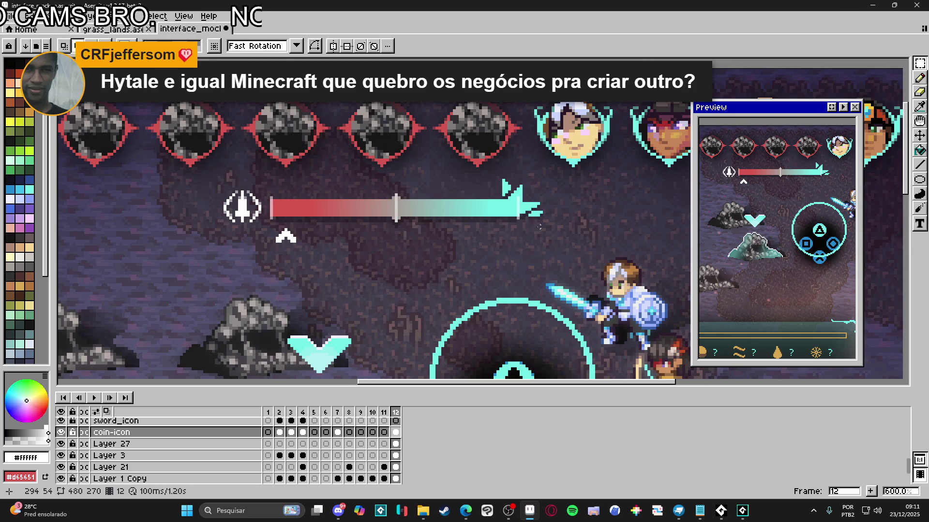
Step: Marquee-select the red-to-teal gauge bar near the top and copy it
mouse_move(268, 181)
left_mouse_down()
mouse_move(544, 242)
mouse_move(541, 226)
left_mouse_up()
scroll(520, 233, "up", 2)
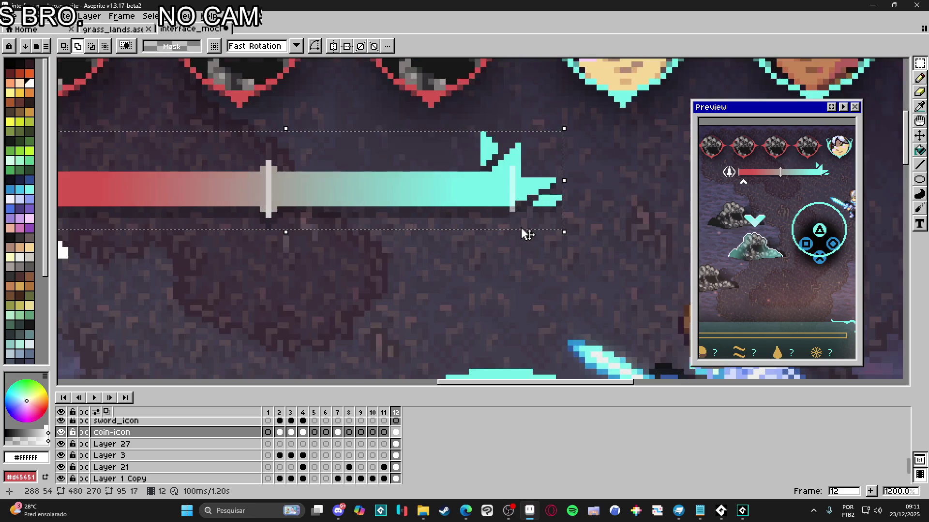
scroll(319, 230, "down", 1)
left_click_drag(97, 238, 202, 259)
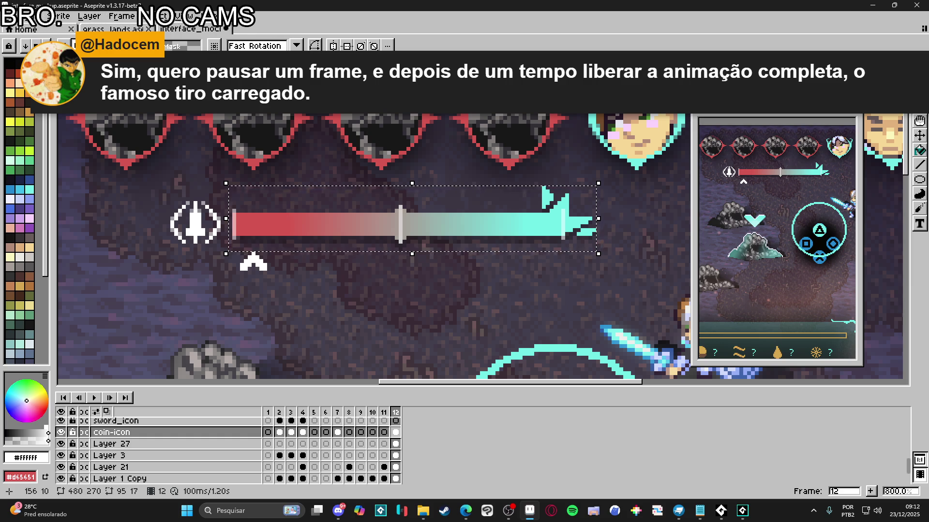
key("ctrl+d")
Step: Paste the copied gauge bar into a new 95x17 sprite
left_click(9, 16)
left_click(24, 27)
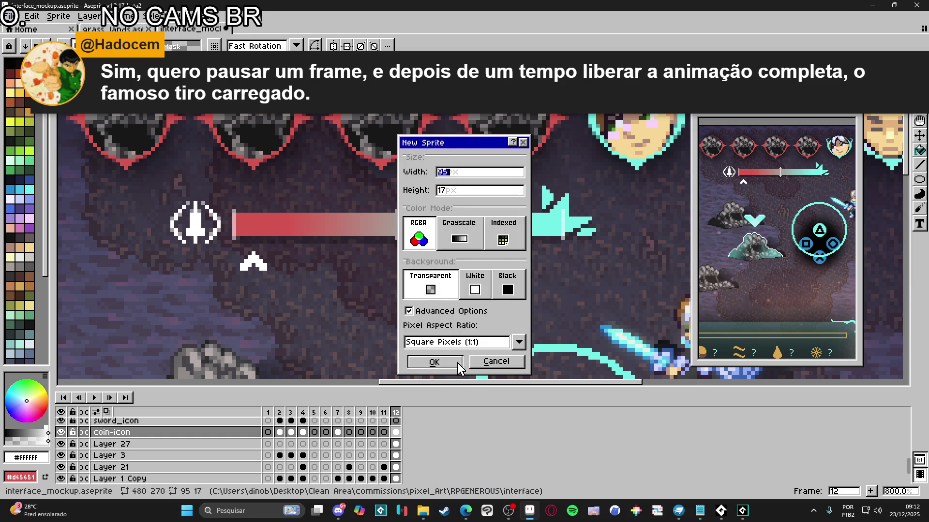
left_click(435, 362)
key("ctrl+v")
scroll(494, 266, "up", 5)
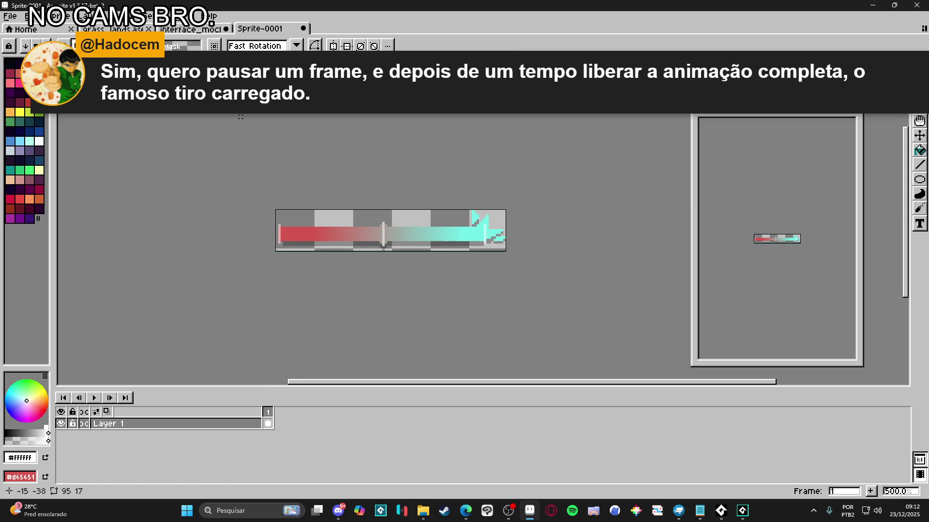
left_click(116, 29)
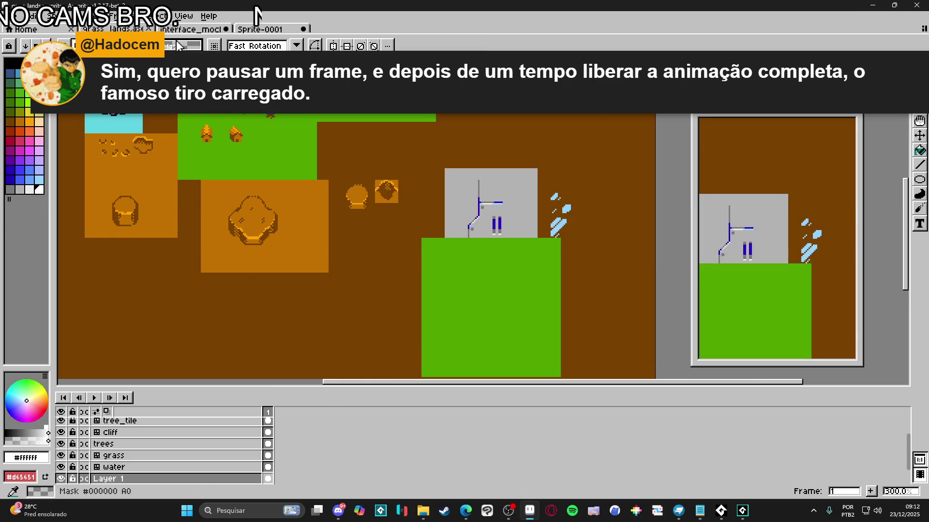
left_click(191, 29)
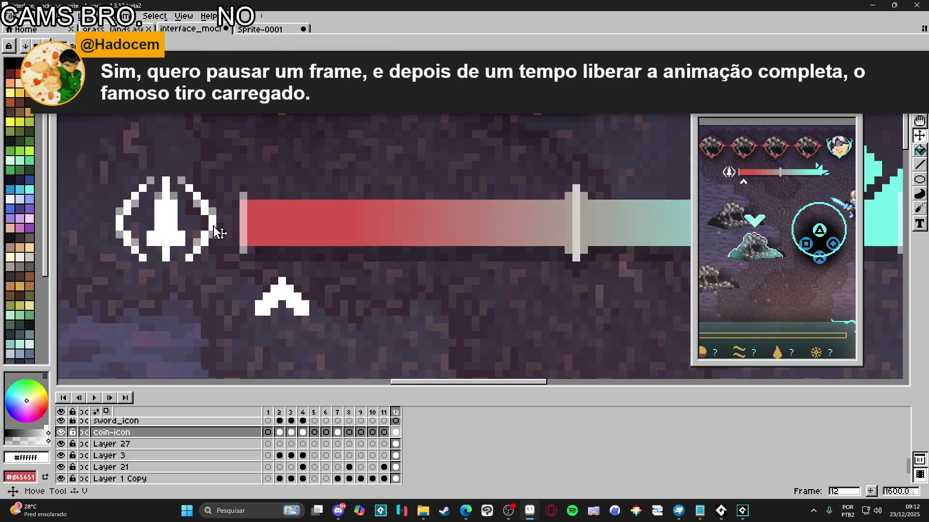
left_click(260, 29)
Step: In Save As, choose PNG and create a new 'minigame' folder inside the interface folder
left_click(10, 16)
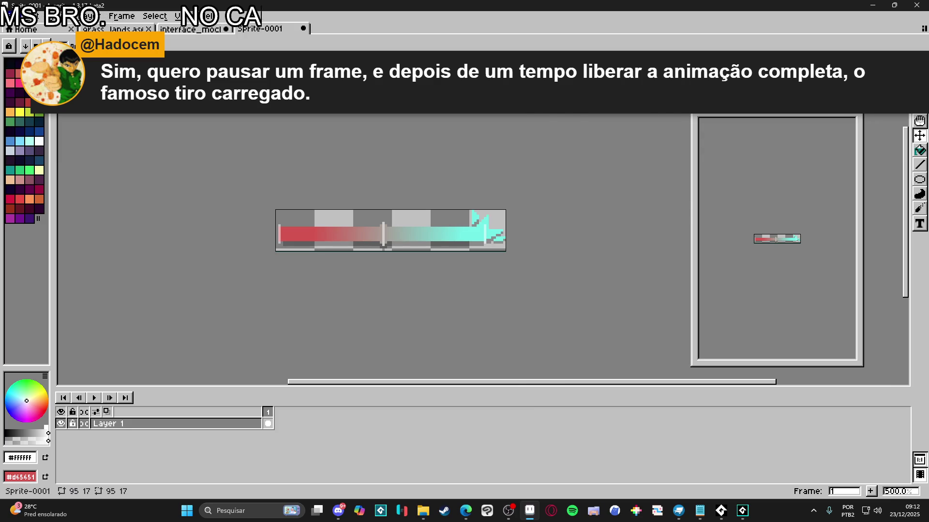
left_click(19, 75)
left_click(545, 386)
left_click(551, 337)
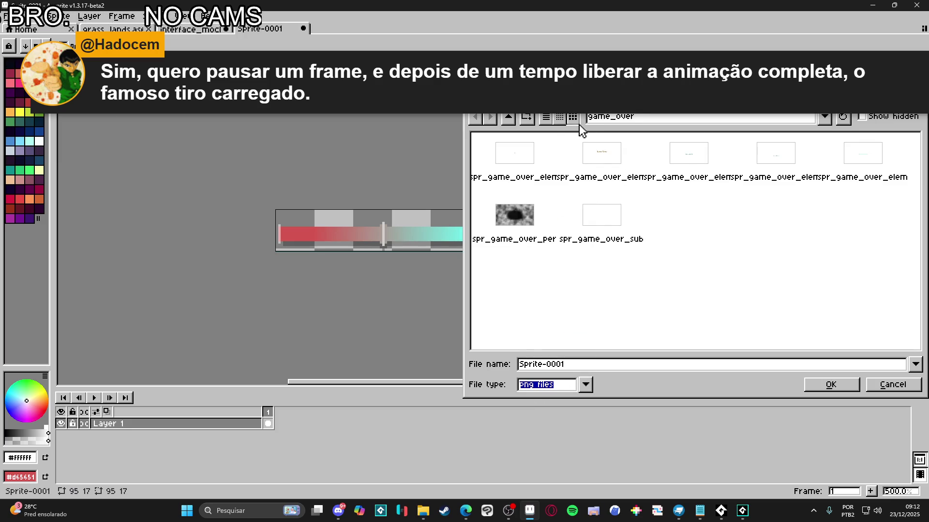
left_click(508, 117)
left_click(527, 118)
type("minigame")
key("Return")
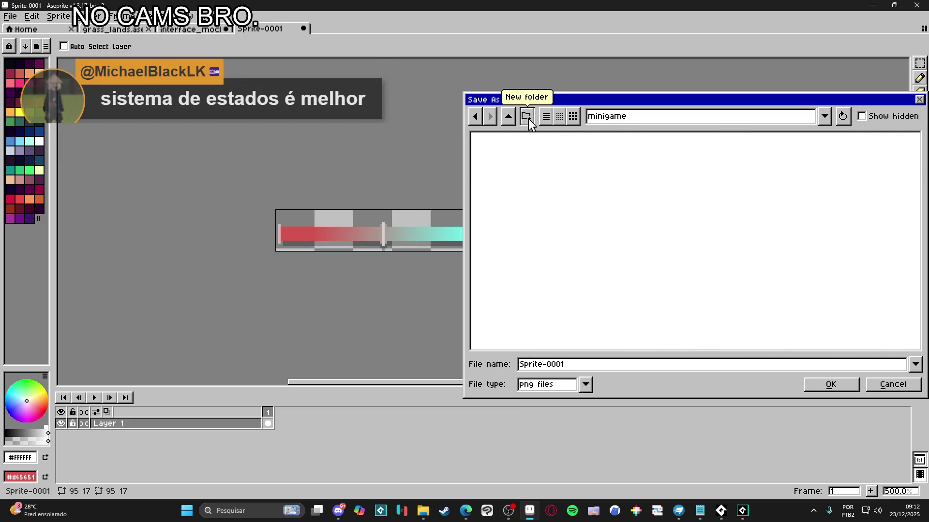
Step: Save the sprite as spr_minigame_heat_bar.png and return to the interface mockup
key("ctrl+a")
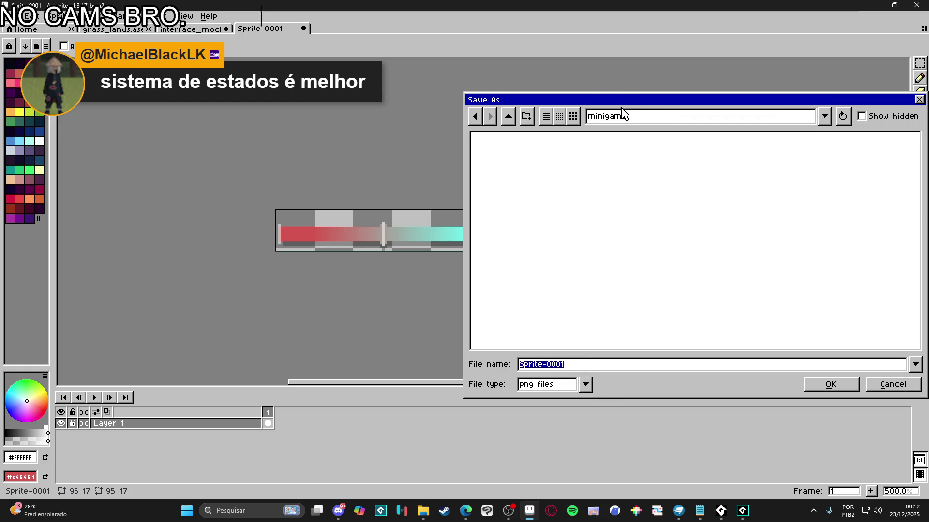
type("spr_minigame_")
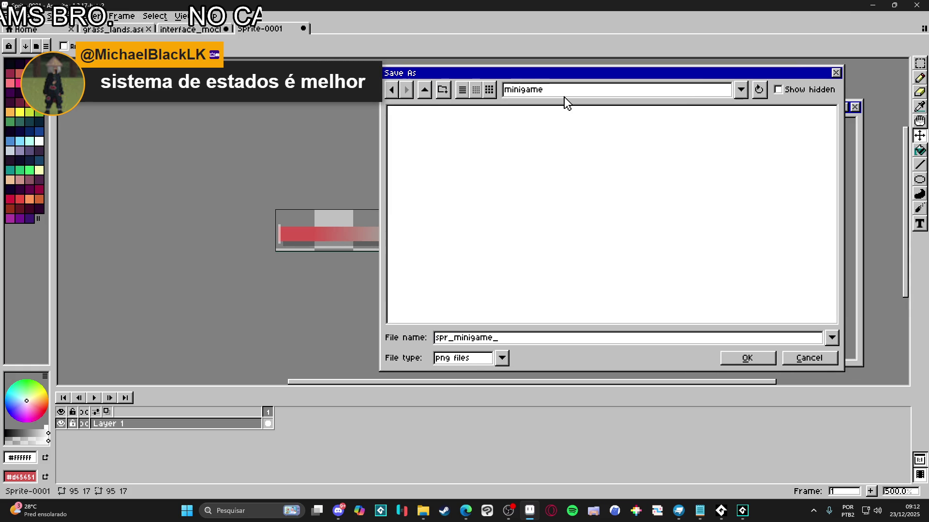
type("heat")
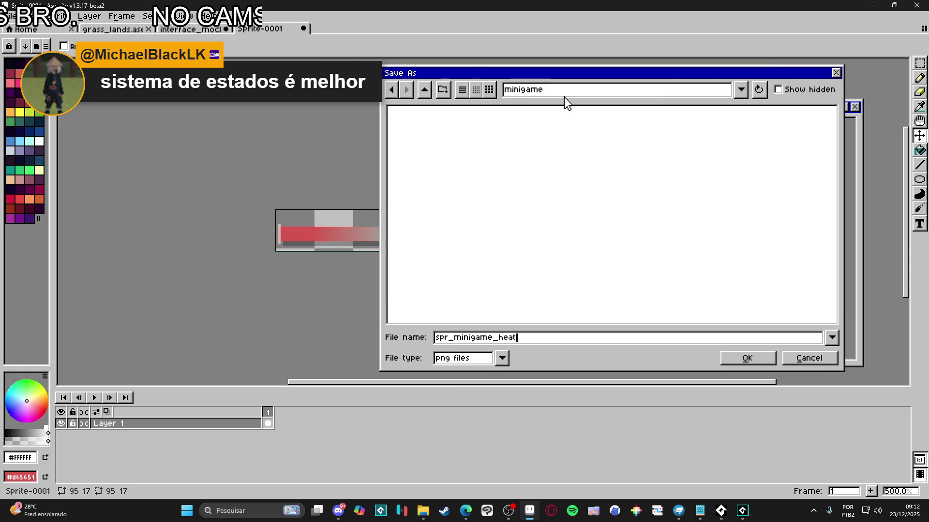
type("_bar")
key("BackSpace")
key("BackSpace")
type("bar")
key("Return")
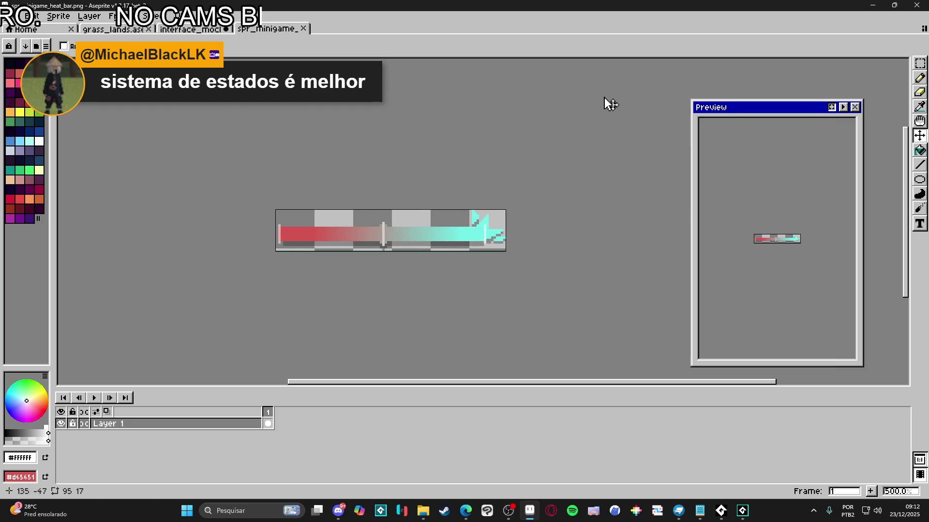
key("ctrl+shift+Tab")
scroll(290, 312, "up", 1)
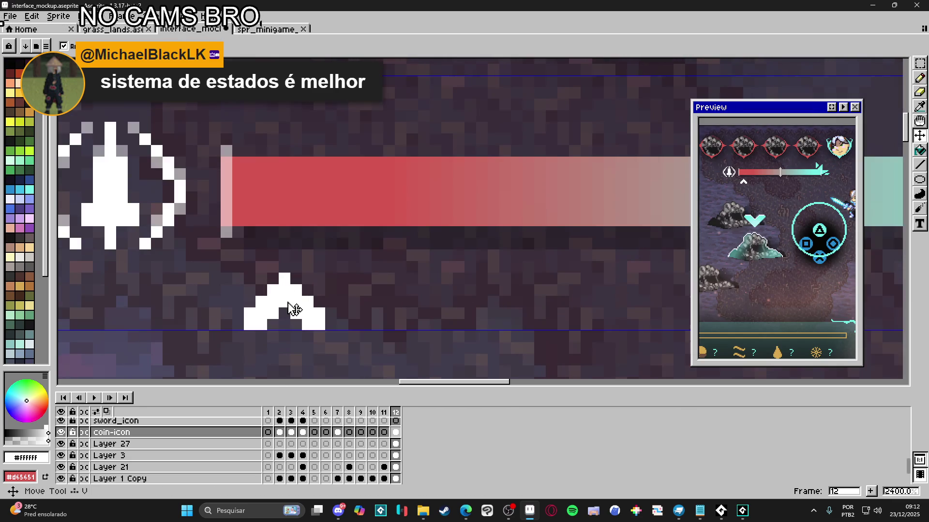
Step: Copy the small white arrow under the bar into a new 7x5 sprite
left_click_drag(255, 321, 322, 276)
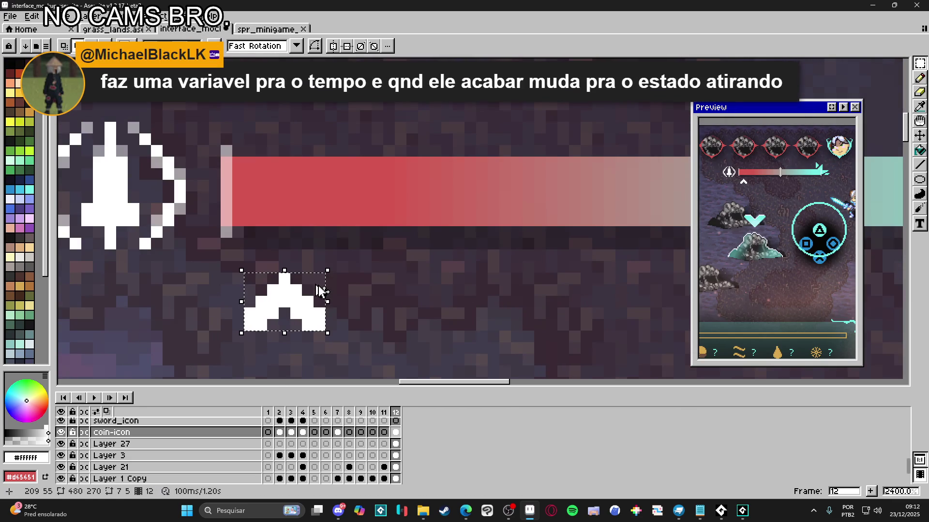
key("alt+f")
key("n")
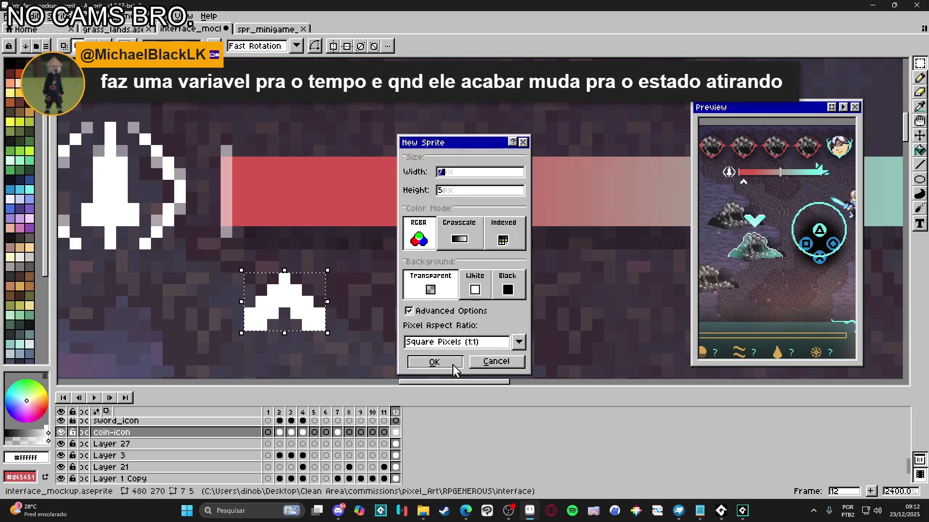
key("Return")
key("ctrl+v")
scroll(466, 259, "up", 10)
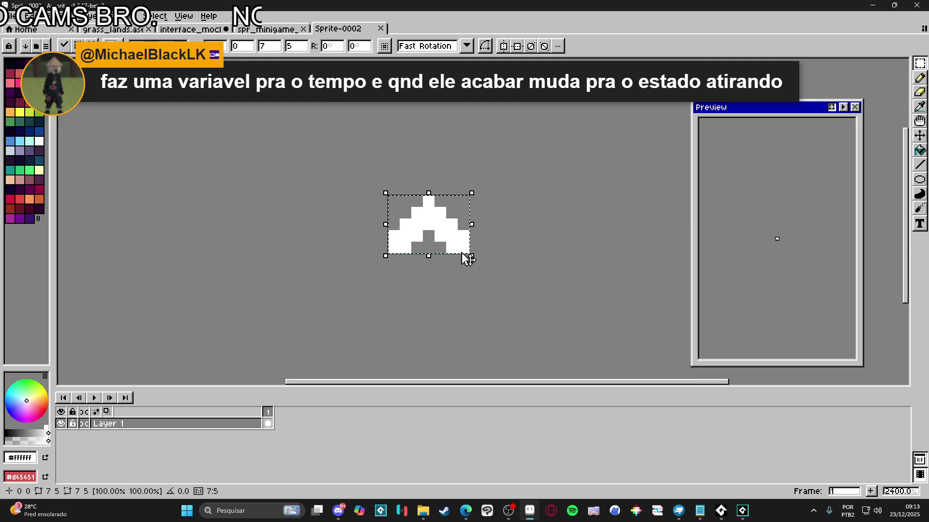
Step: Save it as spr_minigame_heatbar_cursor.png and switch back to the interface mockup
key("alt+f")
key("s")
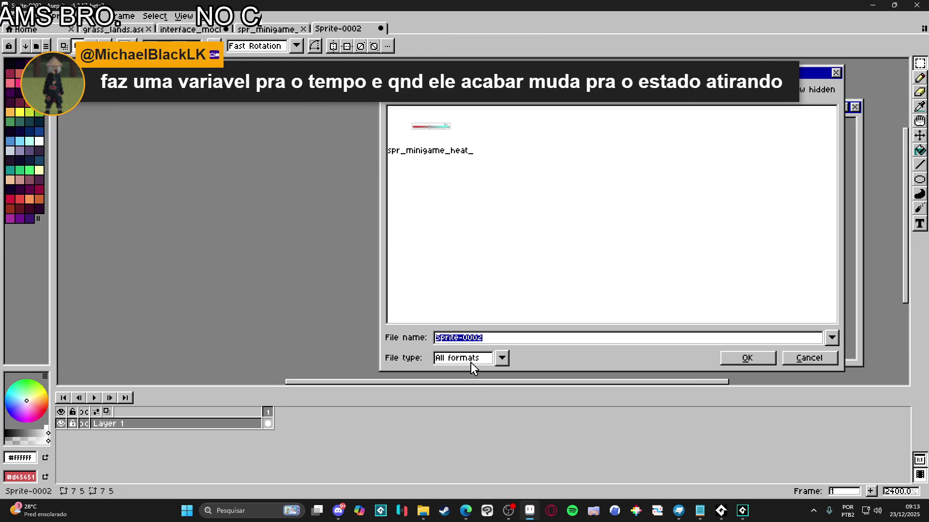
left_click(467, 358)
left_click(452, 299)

○ ○ ○ ○ ○ ○ ○

[BRIEF] A word-for-word copy of the listing is the goal; keep every picture out of it.

[WRITTEN RESPONSE]
Step: Marquee-select the red-to-teal gauge bar near the top and copy it
mouse_move(268, 181)
left_mouse_down()
mouse_move(544, 242)
mouse_move(541, 226)
left_mouse_up()
scroll(520, 233, "up", 2)
scroll(319, 230, "down", 1)
left_click_drag(97, 238, 202, 259)
key("ctrl+d")
Step: Paste the copied gauge bar into a new 95x17 sprite
left_click(9, 16)
left_click(24, 27)
left_click(435, 362)
key("ctrl+v")
scroll(494, 266, "up", 5)
left_click(116, 29)
left_click(191, 29)
left_click(260, 29)
Step: In Save As, choose PNG and create a new 'minigame' folder inside the interface folder
left_click(10, 16)
left_click(19, 75)
left_click(545, 386)
left_click(551, 337)
left_click(508, 117)
left_click(527, 118)
type("minigame")
key("Return")
Step: Save the sprite as spr_minigame_heat_bar.png and return to the interface mockup
key("ctrl+a")
type("spr_minigame_")
type("heat")
type("_bar")
key("BackSpace")
key("BackSpace")
type("bar")
key("Return")
key("ctrl+shift+Tab")
scroll(290, 312, "up", 1)
Step: Copy the small white arrow under the bar into a new 7x5 sprite
left_click_drag(255, 321, 322, 276)
key("alt+f")
key("n")
key("Return")
key("ctrl+v")
scroll(466, 259, "up", 10)
Step: Save it as spr_minigame_heatbar_cursor.png and switch back to the interface mockup
key("alt+f")
key("s")
left_click(467, 358)
left_click(452, 299)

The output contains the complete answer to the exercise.